University of Lawsonomy
- Type: Not-for-profit private university
- Active: 1943–1952
- Location: Des Moines, Iowa, USA
- Campus: Urban

= University of Lawsonomy =

Private university in Iowa, United States

The University of Lawsonomy, otherwise known as Des Moines University of Lawsonomy, was founded by Alfred Lawson and in operation from 1943 to 1952 and located in Des Moines, Iowa. A second iteration calling itself the University of Lawsonomy was established on the site of the University of Lawsonomy Farm near Racine, Wisconsin, in 1957, by a follower of Lawson, Merle Hayden, and continued to exist until Hayden's death in 2017.

== History ==

=== The University of Lawsonomy (1943-1952) ===
The University of Lawsonomy was established in 1943 by the utopian philosopher, Alfred Lawson. Lawson purchased the campus of the University of Des Moines, in Iowa in August 1943, acquiring fourteen acres of urban property and six large buildings, for a price of $80,000. The campus buildings included a gymnasium, heating plant, science and engineering buildings, and two dormitories capable of housing 240 and 150 students, respectively. Approximately 70 students moved in after Lawson took over, growing vegetables and eating them raw, planting flowers in the football field, and studying the collected works of Alfred Lawson. In 1948, the tax assessor of Des Moines, Bert Zuver, inspected the site and concluded that DMUL was “a university in name only” and was better described as “a colony for a community within the community for the purpose of eulogizing Alfred Lawson”. In 1952 the IRS revoked the nonprofit status given the university by the state and demanded it pay back taxes. In response, Lawson closed the school.

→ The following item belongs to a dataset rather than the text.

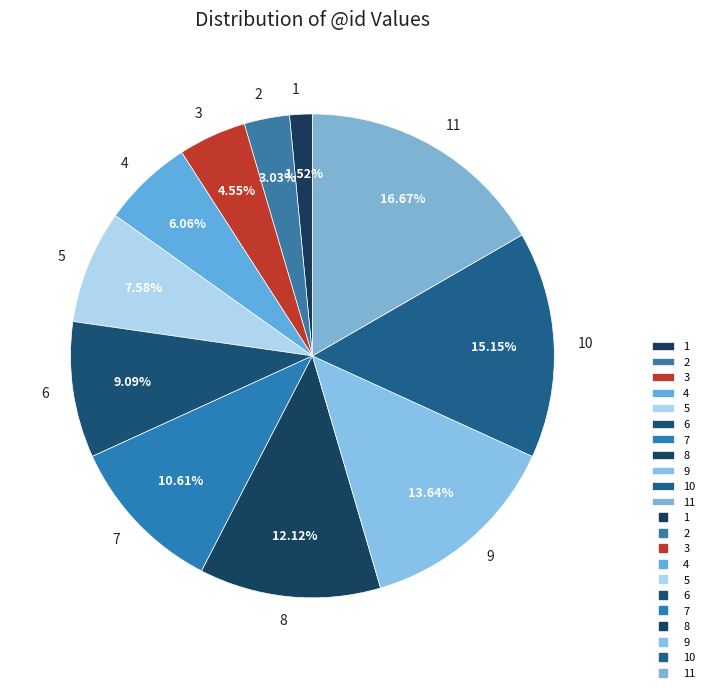

Combined, what portion of the pie is 1 and 6?

10.6%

=== The University of Lawsonomy (1957-2017) ===
Merle Hayden (1920-2017) converted the site of University of Lawsonomy Farm into the university itself in 1957, three years after Lawson's death. There were no admission requirements to study Lawsonomy, but to earn a degree certifying the graduate as a “knowlegian” was a life-long endeavour. The university is now closed.